**TASK REQUIREMENTS**
Go through the records and report each line in which the word "axial" occurs.

RECORD EXTRACTS START

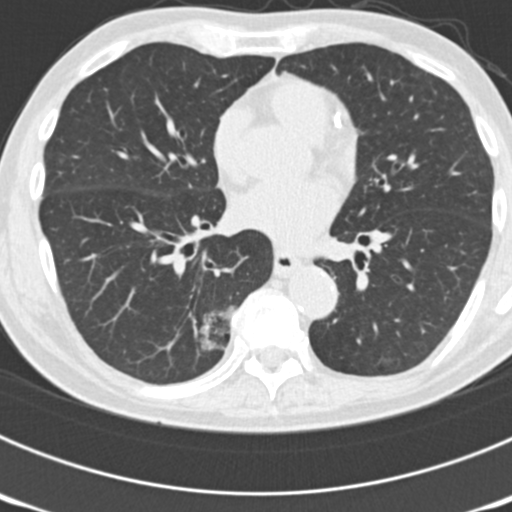
Chest CT (low-dose screening protocol), one axial image; third screening round (two years after baseline); lung window (W 1500 / L -600 HU); 2 mm slice thickness; slice 88 of 177 in the series; 512 × 512 image matrix, field of view 300 × 300 mm. Male, age 70 years at enrolment. Current smoker at enrolment.
Expert reader's lesion annotation, bounding box <149,299,239,384> (left, top, right, bottom; pixels). The screening reader recorded 3 non-calcified nodules or masses ≥4 mm on this exam (right upper lobe, left upper lobe, right lower lobe); which of them this box marks is not recorded. Participant outcome: lung cancer diagnosed 14 days after this screen — bronchiolo-alveolar adenocarcinoma, NOS, right lower lobe, poorly differentiated (G3), stage IB (AJCC 6th edition), 30 mm at pathology.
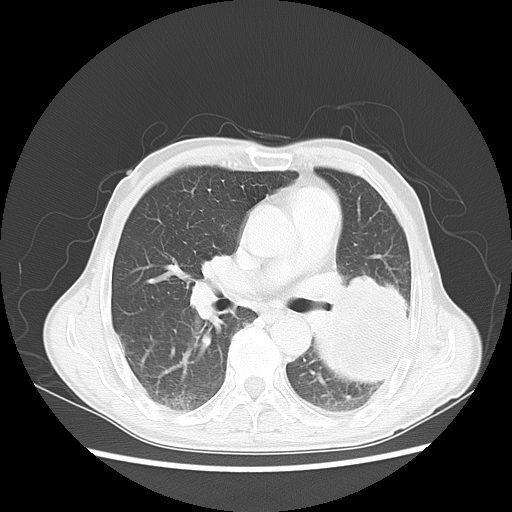
Chest CT, one axial slice. Position 28 of 51 along the scan axis. 120 kVp. Lung window (W 1500 / L -600 HU). 5 mm slice thickness. 512 × 512 image matrix. Male patient, age 64 years. From the clinical record (not read from this slice): clinical TNM (as recorded): T4 N0 M0.
Outlined on this slice (bounding box drawn by a radiologist):
- lung tumour (recorded histology: squamous cell carcinoma): bounding box (x1, y1, x2, y2) in pixels: (304, 266, 413, 380)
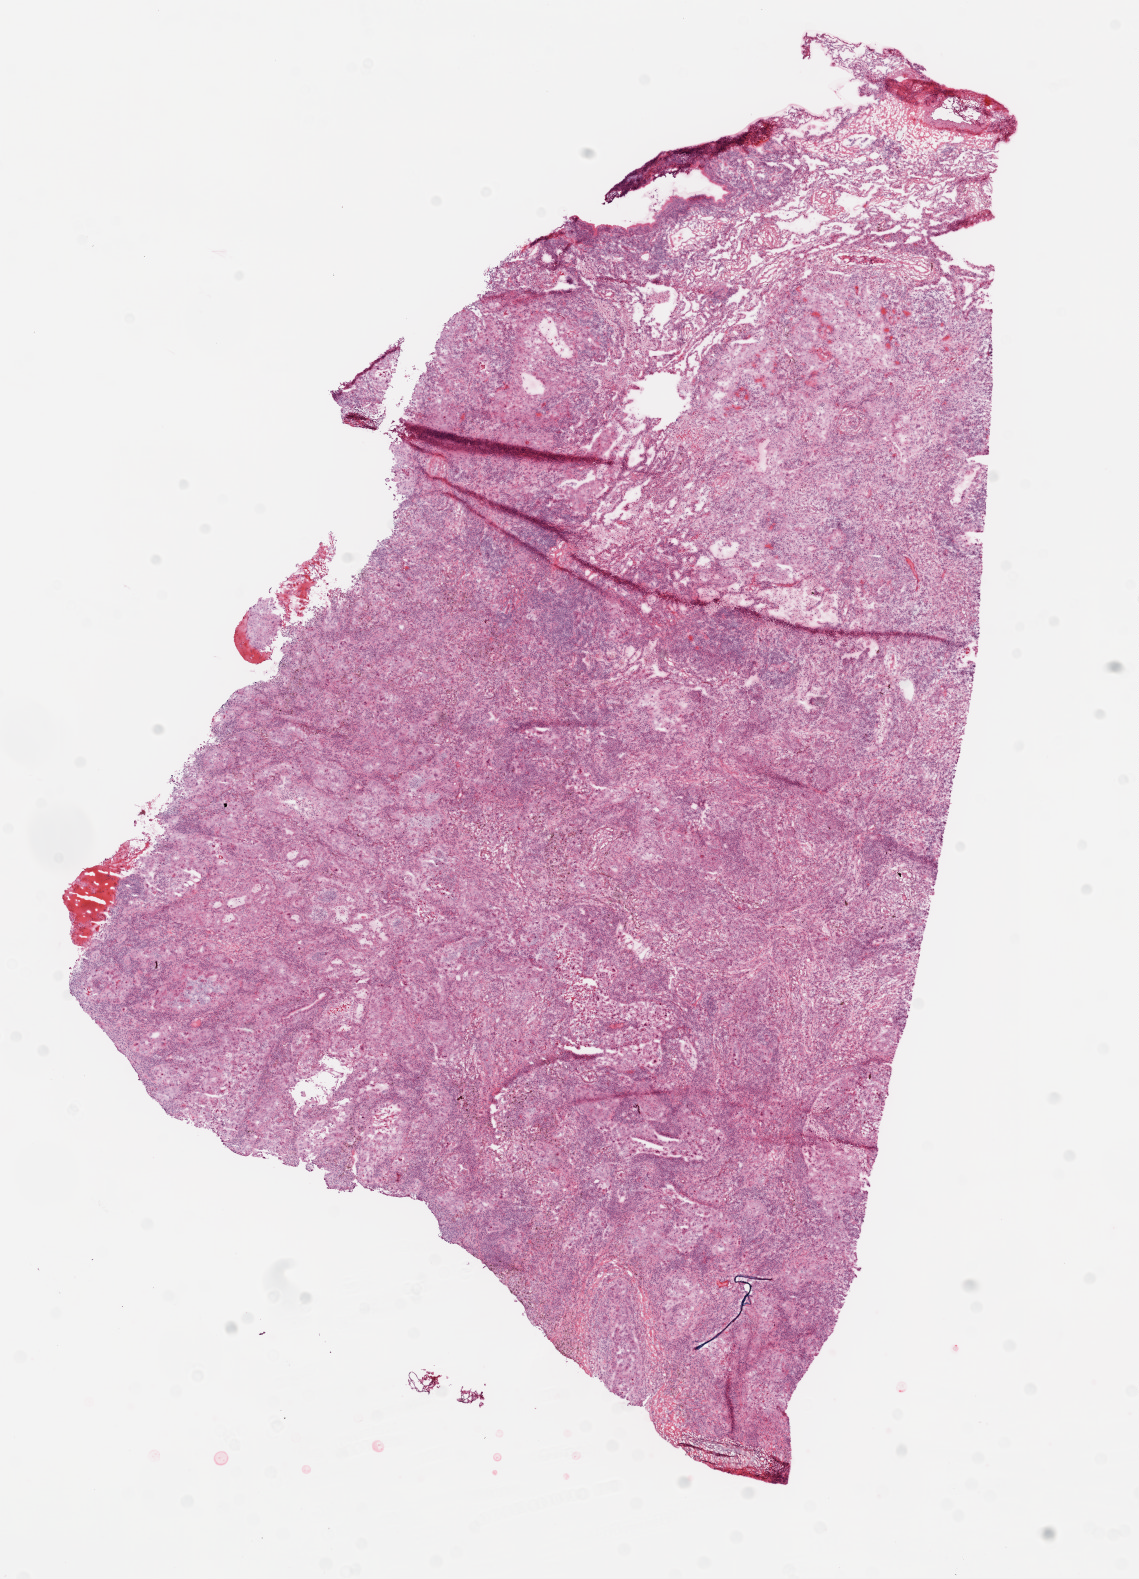
H&E whole-slide image, shown as a low-resolution overview of the whole scanned area (about 9.2 x 12.7 mm, from a 20x scan). Frozen section. Primary tumour sample from the lung. Patient: male, age at initial diagnosis 63 years. Pathologist review of this section (percent, as recorded): tumour nuclei 75%, necrosis 0%.
Diagnosis: Squamous cell carcinoma, NOS. Laterality: right. AJCC pathologic stage: IA.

RECORD EXTRACTS END

**ANSWER**
Chest CT (low-dose screening protocol), one axial image; third screening round (two years after baseline); lung window (W 1500 / L -600 HU); 2 mm slice thickness; slice 88 of 177 in the series; 512 × 512 image matrix, field of view 300 × 300 mm. Male, age 70 years at enrolment. Current smoker at enrolment.
Chest CT, one axial slice. Position 28 of 51 along the scan axis. 120 kVp. Lung window (W 1500 / L -600 HU). 5 mm slice thickness. 512 × 512 image matrix. Male patient, age 64 years. From the clinical record (not read from this slice): clinical TNM (as recorded): T4 N0 M0.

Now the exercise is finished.